A vida tranquila desta família é abalada quando começam a receber, anonimamente e sem mais explicações, cassetes de vídeo mostrando a sua casa filmada do outro lado da rua. A ideia de que os seus movimentos estejam a ser espiados começa a germinar numa pesada ameaça, que, por não ser explícita, impede o avanço da polícia. O cunho pessoal destas cassetes vai aumentando, dando a entender que quem as envia conhece pormenores da infância de Georges. Chegam também desenhos inquietantes e enigmáticos, e telefonemas sem voz. O reencontro com Majid (Maurice Bénichou), um argelino com quem Georges partilhou alguns anos da sua infância, parece lançar alguma luz sobre o enigma.

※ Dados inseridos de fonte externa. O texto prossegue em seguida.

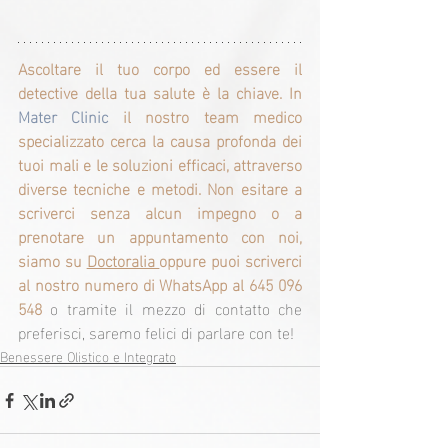
Ascoltare il tuo corpo ed essere il 
detective della tua salute è la chiave. In 
Mater Clinic 
il nostro team medico 
specializzato cerca la causa profonda dei 
tuoi mali e le soluzioni efficaci, attraverso 
diverse tecniche e metodi. Non esitare a 
scriverci senza alcun impegno o a 
prenotare un appuntamento con noi, 
siamo su 
Doctoralia 
oppure puoi scriverci 
al nostro numero di WhatsApp al 645 096 
548
 o tramite il mezzo di contatto che 
preferisci, saremo felici di parlare con te!
Benessere Olistico e Integrato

Georges não se deixa sucumbir à crise de nervos, e apesar de inquieto, continua a comportar-se conforme o seu estatuto, recusando os confrontos, quer com Majid, quer com o próprio filho. A fuga parece ser o seu escape de consciência. Mas, com o crescendo da ameaça, mais sentida que explícita, a desconfiança, gerada por segredos e mentiras, acaba por se instalar no casal, evidenciando a ilusão da sua cumplicidade. A paranóia de Georges acaba por se manifestar, alicerçada num profundo sentimento de culpa, que ele recusa insistentemente.


Mais do que contar uma história, Haneke explora a tensão das angústias, das feridas e dos venenos de um homem que é um país, uma sociedade. Haneke evoca Outubro de 1961 e a morte dos pais de Majid no massacre dos argelinos da Frente de Libertação Nacional (FLN) em Paris. O remorso de Georges é o da História ocidental, a culpa e o esquecimento são os de uma nação relativamente ao seu próprio passado. Georges toma dois comprimidos para dormir e esconde-se debaixo dos lençóis, símbolo do comportamento de uma sociedade que acalma algumas culpas com esmolas, mas que se esquece de viver os valores essenciais no seu dia-a-dia.

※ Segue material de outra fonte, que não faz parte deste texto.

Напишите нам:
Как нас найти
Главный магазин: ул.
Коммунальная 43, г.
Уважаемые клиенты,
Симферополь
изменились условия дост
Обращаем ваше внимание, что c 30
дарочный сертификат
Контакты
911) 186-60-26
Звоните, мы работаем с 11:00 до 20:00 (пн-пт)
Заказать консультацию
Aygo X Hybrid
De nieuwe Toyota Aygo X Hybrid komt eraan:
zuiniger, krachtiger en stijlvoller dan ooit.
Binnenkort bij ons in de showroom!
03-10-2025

Os longos planos fixos, que confundem o espectador entre as filmagens de vídeo e a narrativa do filme, entre a “realidade” e a “ilusão”, traduzem a ambiguidade vivida pelas personagens. Haneke fala também do poder das imagens, nas suas diversas formas de representar a realidade, e das interpretações que fazemos e que não são mais do que um reflexo de nós mesmos.


Haneke compõem e manipula todos estes elementos com grande mestria, dissecando esta espiral de uma forma fria, opressiva, incomodativa, provocadora e perturbante. E assim se justifica o prémio de Melhor Realizador na edição deste ano em Cannes.


As respostas às perguntas colocadas por Haneke são de cada um, mas para quem seja mais distraído, que os há, aconselho a que esteja atento à cena final à saída da escola.





CITAÇÕES:


“Presque tous mes films traitent de la nature de la vérité au cinéma. Je doute qu'on puisse avoir une idée de la vérité quand on regarde un film. Je dis toujours qu'un long métrage, c'est vingt-quatre fois par seconde le mensonge, peut-être au service d'une vérité mais pas toujours. Je pense que le traitement de la vidéo ici déstabilise la confiance du spectateur envers la réalité. Dans Caché, on croit que le plan d'ouverture est la réalité alors qu'en fait c'est une image volée avec une caméra vidéo. Naturellement, je me méfie de cette prétendue réalité dans les médias.”